The woman said she had to stay away from her two young children because they were picking up bugs.

She described to the court sitting in the hallway of the radiotherapy clinic and crying because she was devastated to be missing one of her children's birthdays.

She said a nephrostomy tube inserted into her kidney, for nine months, was debilitating. She described how as her family put up a Christmas tree that year, she sat in the corner, "in a heap".

The woman had a cancerous lump removed in May last year and she told the court she was hoping to get back to some bit of normality.

One of her children had been diagnosed with a developmental disorder and needed a lot of attention that she felt had already been missed out on.

However in September 2018, she was told the cancer had come back and was incurable.

The woman became emotional in the witness box as she said this time things had changed and were so much worse. She had another battle ahead and did not know whether she would win or lose.

She described barely being able to move or speak due to the debilitating effects of the chemotherapy.

The woman described having to tell her children she was ill. She said she could not say the word cancer to them and told them she was on special medicine, but would get better.

She told the court she was trying to hide the fact that she was "in serious trouble" and said she could not deal with telling such young children that she might not be around.

The woman said her children were worried and her husband was trying to keep his head down and keep going, but was mentally and emotionally torn apart.

She said he did not want to face the reality of what was coming down the tracks.

The woman told the court a scan in January had shown some good news, but she had not been feeling great recently.

She did not know if it was the worry of this court case or if something else was happening with her health.
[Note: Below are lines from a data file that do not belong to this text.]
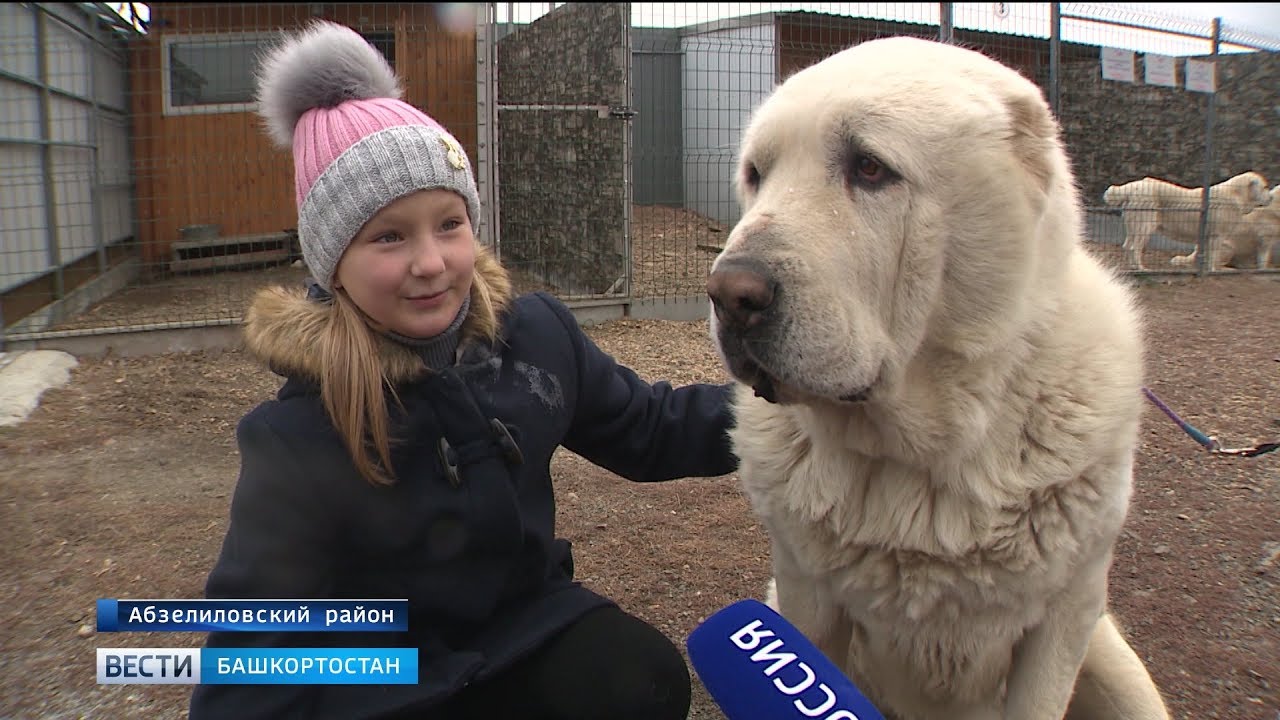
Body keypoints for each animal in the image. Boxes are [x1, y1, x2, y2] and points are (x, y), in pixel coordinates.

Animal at [711, 36, 1172, 712]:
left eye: (870, 168)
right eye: (756, 175)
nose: (728, 295)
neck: (922, 464)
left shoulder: (1068, 614)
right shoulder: (803, 597)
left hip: (1114, 664)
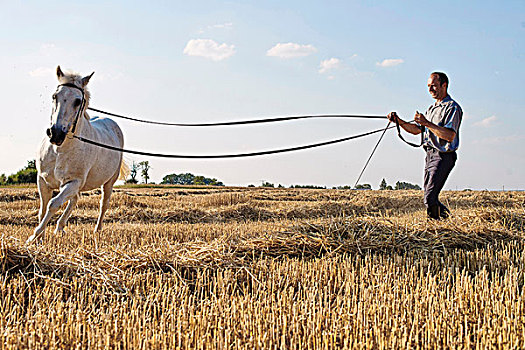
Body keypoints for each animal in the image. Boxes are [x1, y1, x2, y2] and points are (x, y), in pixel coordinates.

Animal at [26, 65, 128, 243]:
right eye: (55, 96)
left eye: (78, 101)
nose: (55, 134)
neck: (59, 151)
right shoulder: (43, 181)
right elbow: (43, 208)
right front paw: (40, 238)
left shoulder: (73, 182)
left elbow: (53, 204)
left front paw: (34, 236)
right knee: (74, 200)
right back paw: (60, 228)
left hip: (108, 182)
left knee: (103, 204)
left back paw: (96, 230)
Asked about her hopes for the future, the woman said she hoped they would cure the cancer, but she did not think that would happen. "I'm too young to die," she said.

She told the court she had two small children who relied on her and she wanted to see them growing up.

She said if her smear had been read correctly in 2010, she would not be in this mess, and she felt angry, so hurt and let down. 

She said their lives had been torn inside out and upside down so many times.

The cancer was not letting go. She had fought one battle after another and she did not know when it would end.

The woman said she was confused that her case had not been part of the HSE review process. She felt lost in the system, and felt that she was not important and had no significance.

Asked how she felt about the HSE and the defence of the action, she said people had responsibilities. They owed a duty of care, and it was just not happening.

She said there was no accountability and she was wondering where the truth was. She asked if anyone cared, or anyone had a conscience.

She said it was unbelievable to know she was in this situation because, she said, someone did not do their job right. She was facing a battle she knew was going to get tougher and she did not know if she could put up much of a fight.

The court has heard experts on behalf of the woman will give evidence that abnormal cells were clearly present on the woman's 2010 smear and if these precancerous cells were treated at that stage, she would have had a 95% chance of being cured and only a 1% chance of developing cervical cancer.